(DATA begins)
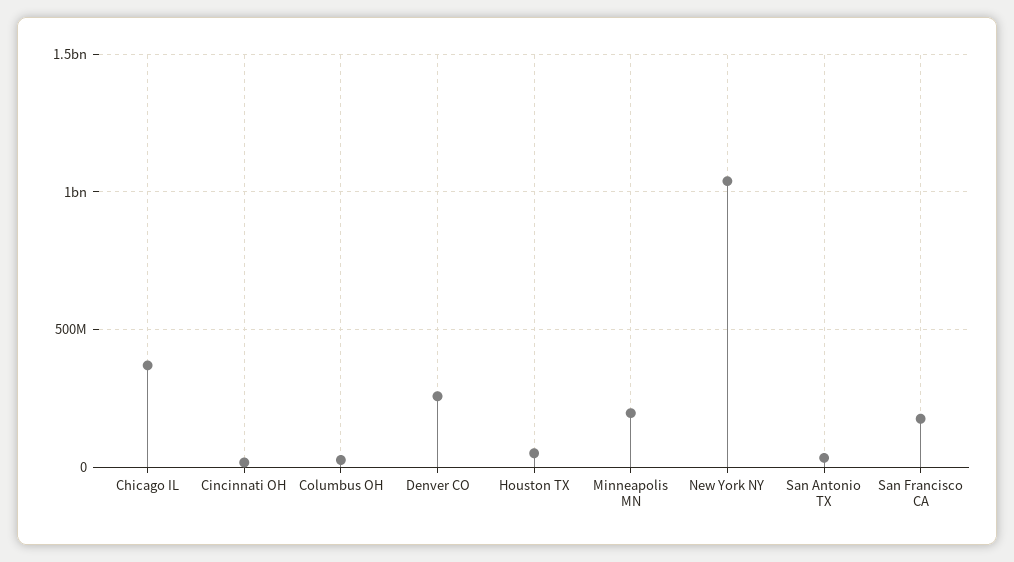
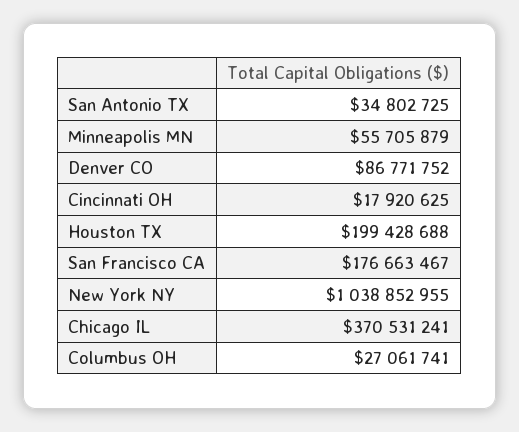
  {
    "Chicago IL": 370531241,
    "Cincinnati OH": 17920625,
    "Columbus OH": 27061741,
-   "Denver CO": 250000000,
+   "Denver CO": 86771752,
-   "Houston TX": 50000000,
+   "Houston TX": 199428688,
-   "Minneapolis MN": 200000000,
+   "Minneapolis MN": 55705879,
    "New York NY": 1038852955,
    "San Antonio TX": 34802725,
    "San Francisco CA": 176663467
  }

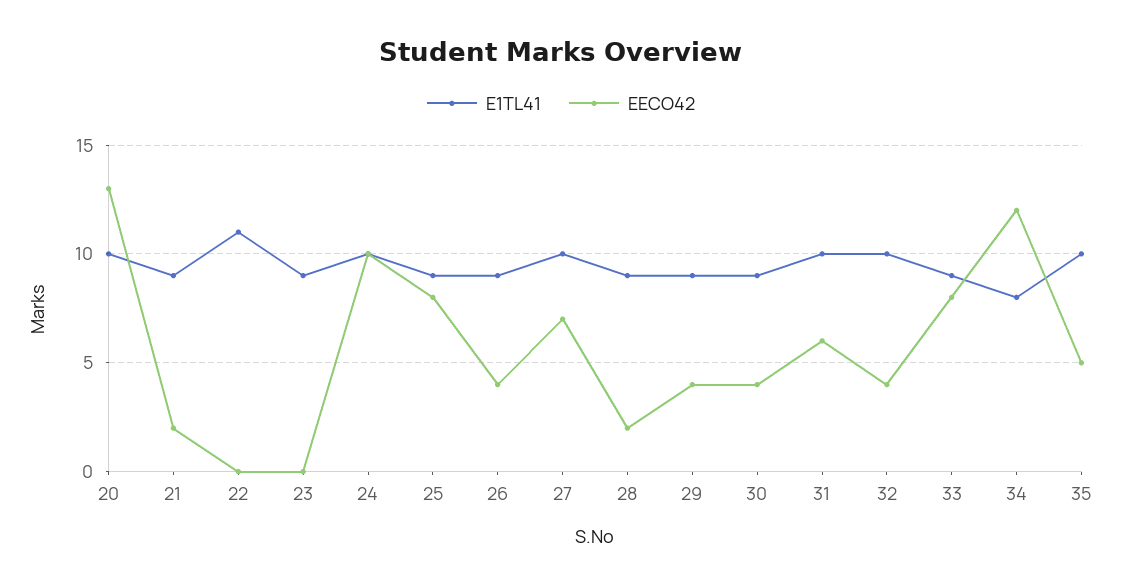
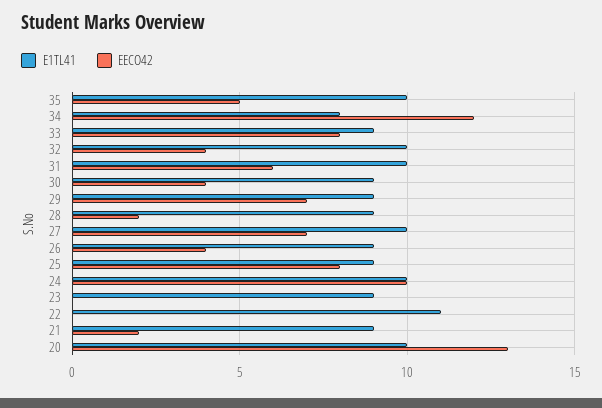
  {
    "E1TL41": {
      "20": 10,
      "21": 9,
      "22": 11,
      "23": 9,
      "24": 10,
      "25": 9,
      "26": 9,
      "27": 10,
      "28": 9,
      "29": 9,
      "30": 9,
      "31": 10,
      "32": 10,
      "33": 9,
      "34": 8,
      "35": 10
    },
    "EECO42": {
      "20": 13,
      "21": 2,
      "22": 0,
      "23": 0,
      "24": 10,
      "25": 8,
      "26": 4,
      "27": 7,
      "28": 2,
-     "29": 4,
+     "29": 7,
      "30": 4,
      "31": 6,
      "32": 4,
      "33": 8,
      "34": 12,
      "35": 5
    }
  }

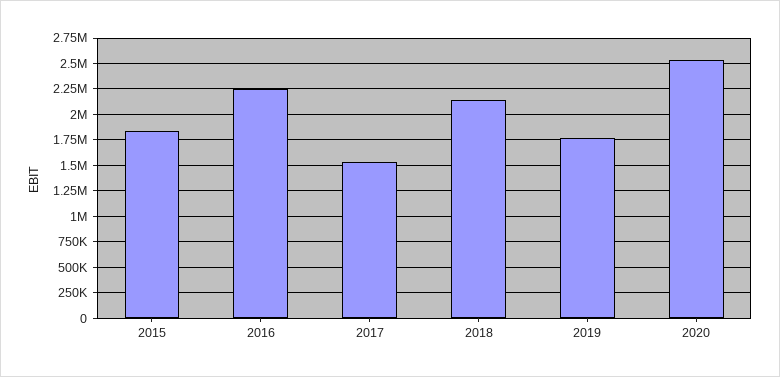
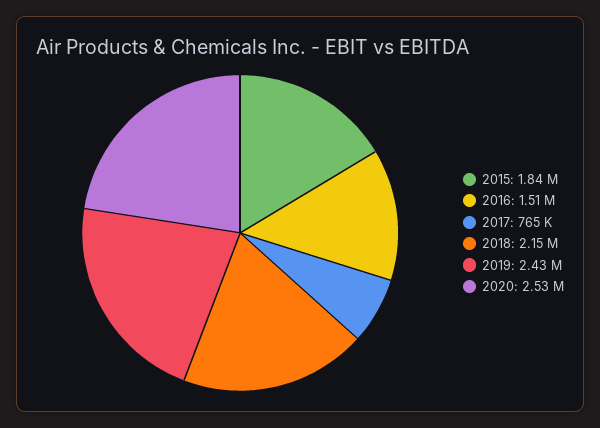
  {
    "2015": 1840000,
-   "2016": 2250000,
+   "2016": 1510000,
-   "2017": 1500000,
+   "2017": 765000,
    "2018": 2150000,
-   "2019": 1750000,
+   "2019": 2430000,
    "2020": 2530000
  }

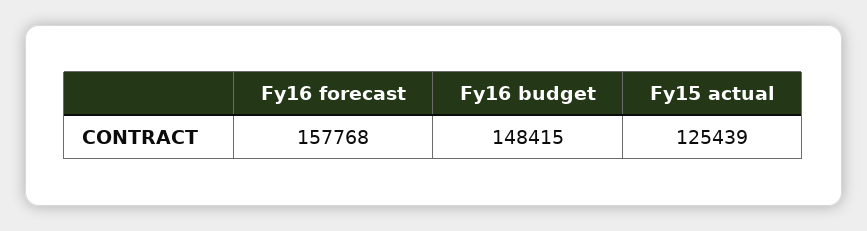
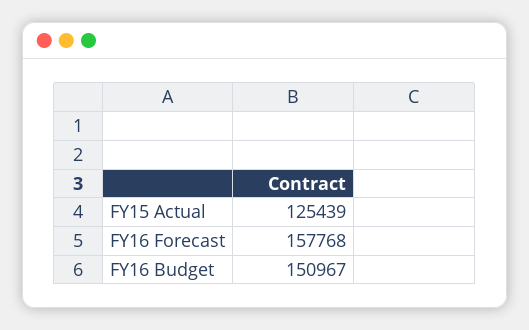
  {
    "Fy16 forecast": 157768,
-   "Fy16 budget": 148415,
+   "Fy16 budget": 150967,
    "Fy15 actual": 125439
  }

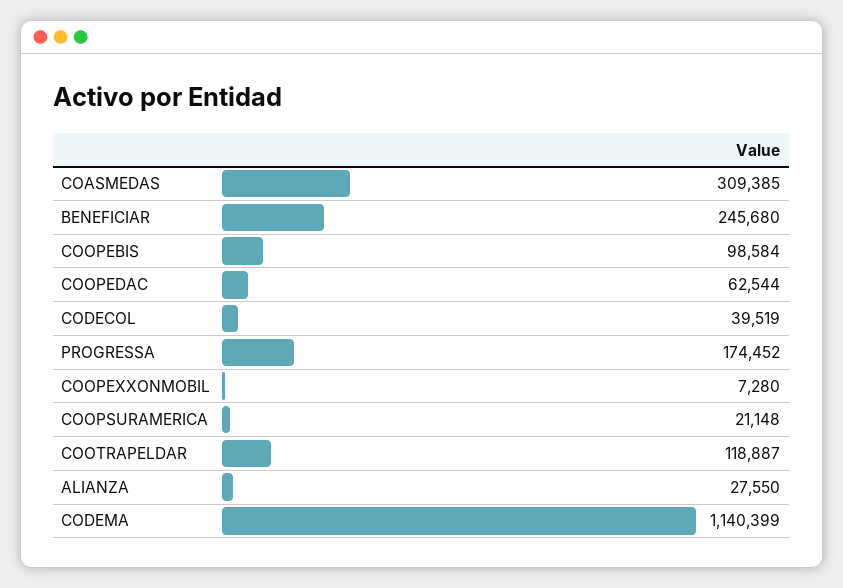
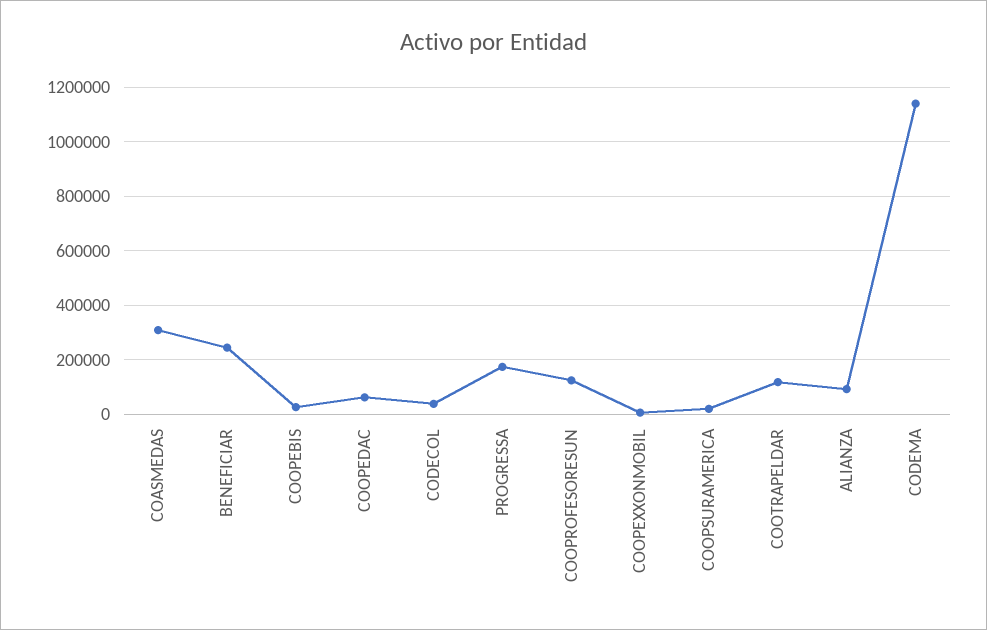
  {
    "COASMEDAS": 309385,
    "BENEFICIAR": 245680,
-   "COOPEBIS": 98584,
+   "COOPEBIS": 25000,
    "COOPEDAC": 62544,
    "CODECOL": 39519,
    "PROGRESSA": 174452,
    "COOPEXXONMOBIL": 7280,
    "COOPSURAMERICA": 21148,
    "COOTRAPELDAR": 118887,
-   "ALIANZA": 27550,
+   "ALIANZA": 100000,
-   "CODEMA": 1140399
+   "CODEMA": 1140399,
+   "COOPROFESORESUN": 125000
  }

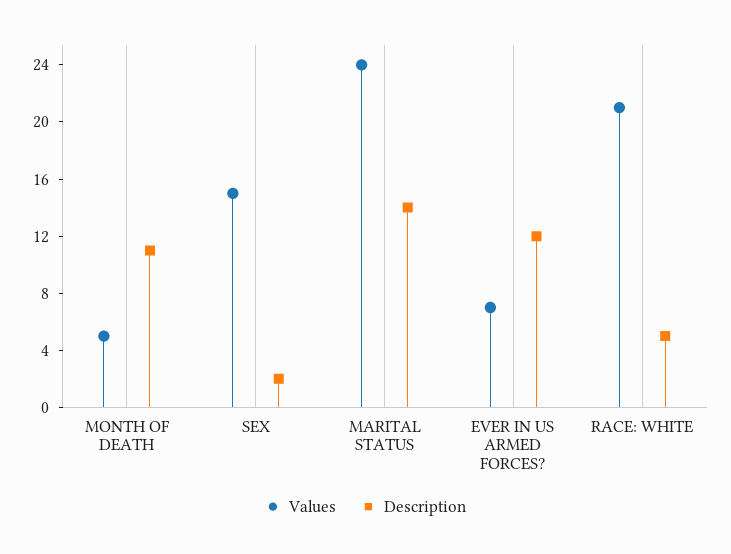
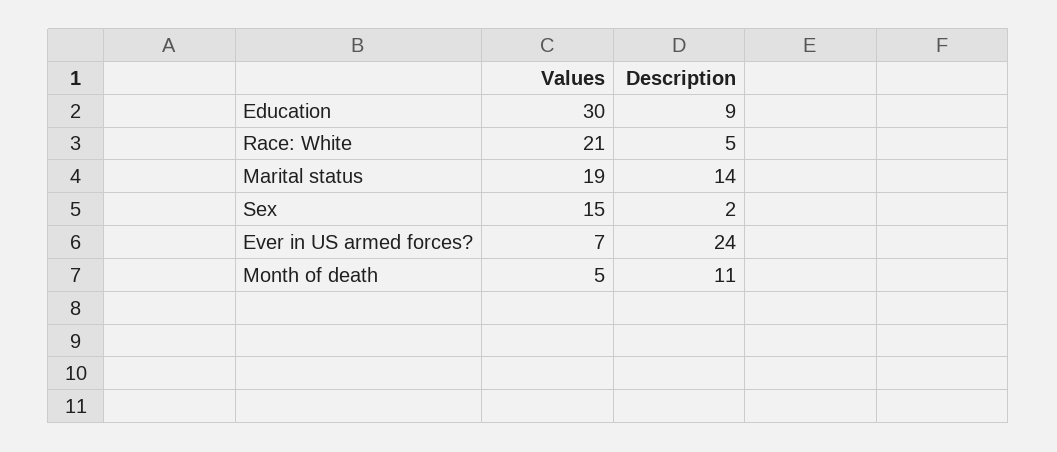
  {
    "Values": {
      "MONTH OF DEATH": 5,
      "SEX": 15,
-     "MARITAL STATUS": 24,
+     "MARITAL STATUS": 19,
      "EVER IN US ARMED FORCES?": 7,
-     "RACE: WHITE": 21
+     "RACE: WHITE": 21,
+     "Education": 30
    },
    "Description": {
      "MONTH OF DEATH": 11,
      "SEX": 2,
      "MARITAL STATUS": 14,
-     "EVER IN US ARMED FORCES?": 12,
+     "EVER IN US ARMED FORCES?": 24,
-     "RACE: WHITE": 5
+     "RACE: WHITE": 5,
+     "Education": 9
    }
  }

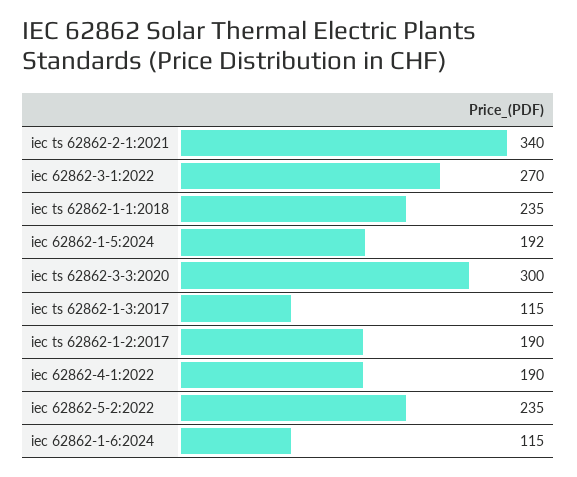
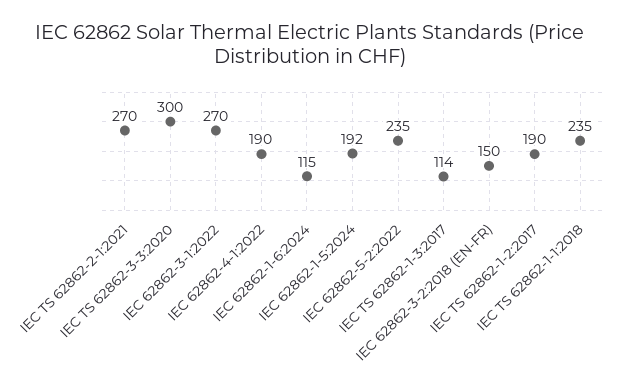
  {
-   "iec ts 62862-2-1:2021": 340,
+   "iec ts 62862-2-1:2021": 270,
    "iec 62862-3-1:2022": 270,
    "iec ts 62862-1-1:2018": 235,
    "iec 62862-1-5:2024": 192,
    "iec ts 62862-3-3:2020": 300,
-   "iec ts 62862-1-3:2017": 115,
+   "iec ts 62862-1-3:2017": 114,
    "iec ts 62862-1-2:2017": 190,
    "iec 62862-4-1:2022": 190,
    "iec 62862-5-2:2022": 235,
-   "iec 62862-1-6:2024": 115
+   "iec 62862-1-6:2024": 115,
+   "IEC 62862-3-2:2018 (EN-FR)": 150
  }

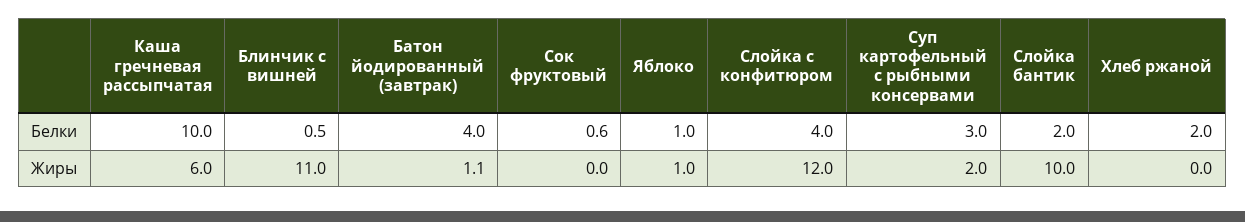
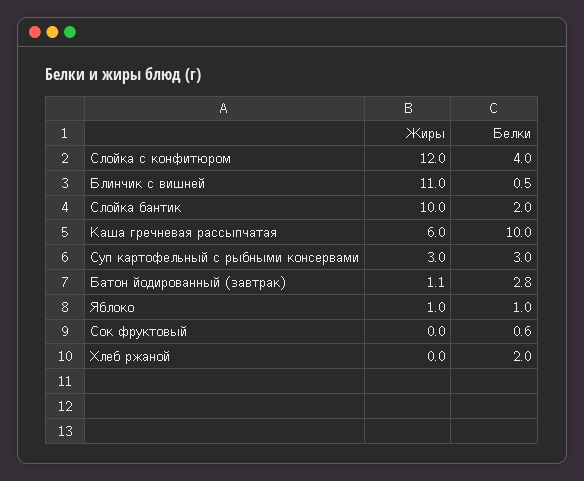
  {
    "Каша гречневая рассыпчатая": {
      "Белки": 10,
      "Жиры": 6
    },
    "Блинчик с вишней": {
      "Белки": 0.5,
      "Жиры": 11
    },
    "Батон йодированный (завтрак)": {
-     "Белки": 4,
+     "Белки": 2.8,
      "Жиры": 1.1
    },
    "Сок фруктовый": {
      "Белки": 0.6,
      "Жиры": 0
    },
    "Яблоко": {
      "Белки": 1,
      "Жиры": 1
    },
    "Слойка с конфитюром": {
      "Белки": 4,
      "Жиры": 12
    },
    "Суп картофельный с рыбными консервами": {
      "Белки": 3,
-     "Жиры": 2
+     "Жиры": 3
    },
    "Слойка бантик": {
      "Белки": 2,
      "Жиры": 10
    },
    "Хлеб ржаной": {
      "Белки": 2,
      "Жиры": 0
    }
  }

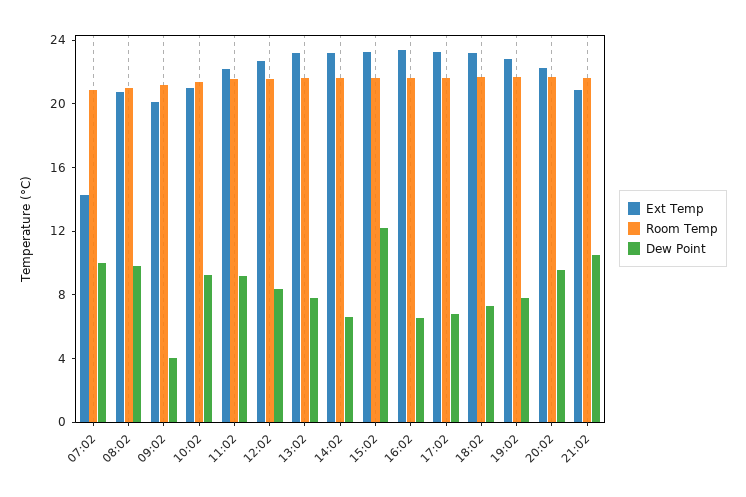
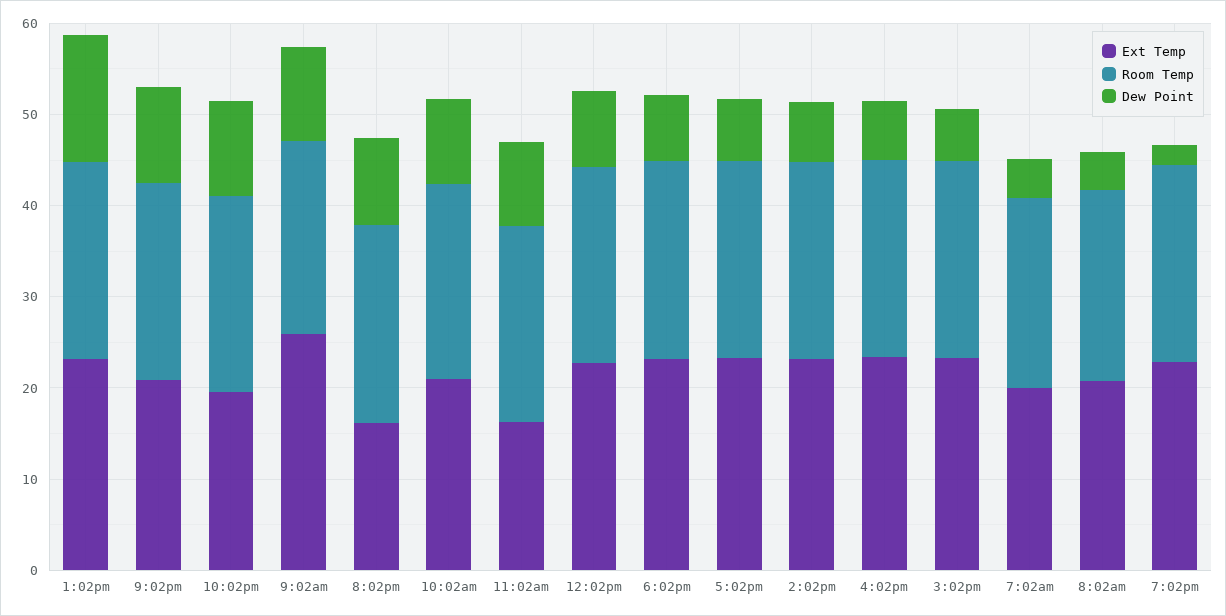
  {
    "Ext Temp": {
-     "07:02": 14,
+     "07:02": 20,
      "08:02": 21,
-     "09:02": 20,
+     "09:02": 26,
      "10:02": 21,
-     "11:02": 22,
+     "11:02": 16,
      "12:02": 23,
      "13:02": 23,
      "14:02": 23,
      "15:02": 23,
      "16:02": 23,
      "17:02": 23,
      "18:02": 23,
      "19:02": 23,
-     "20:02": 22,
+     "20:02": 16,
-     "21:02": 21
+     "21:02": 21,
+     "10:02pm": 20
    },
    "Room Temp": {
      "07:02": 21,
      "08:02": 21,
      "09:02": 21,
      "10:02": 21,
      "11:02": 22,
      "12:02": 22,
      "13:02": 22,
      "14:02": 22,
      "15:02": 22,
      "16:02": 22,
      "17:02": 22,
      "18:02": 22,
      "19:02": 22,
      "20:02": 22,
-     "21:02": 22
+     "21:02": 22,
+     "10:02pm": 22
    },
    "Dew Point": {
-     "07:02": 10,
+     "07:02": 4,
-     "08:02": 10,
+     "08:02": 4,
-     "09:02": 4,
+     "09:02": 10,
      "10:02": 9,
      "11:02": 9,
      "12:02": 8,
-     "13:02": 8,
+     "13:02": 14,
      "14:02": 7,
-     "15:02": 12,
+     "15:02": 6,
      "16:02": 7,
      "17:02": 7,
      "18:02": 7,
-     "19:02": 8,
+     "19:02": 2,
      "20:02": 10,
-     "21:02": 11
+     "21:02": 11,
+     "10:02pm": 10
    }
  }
(DATA ends)
From the entries above, tally every line holding the string "budget". Give only the count.

2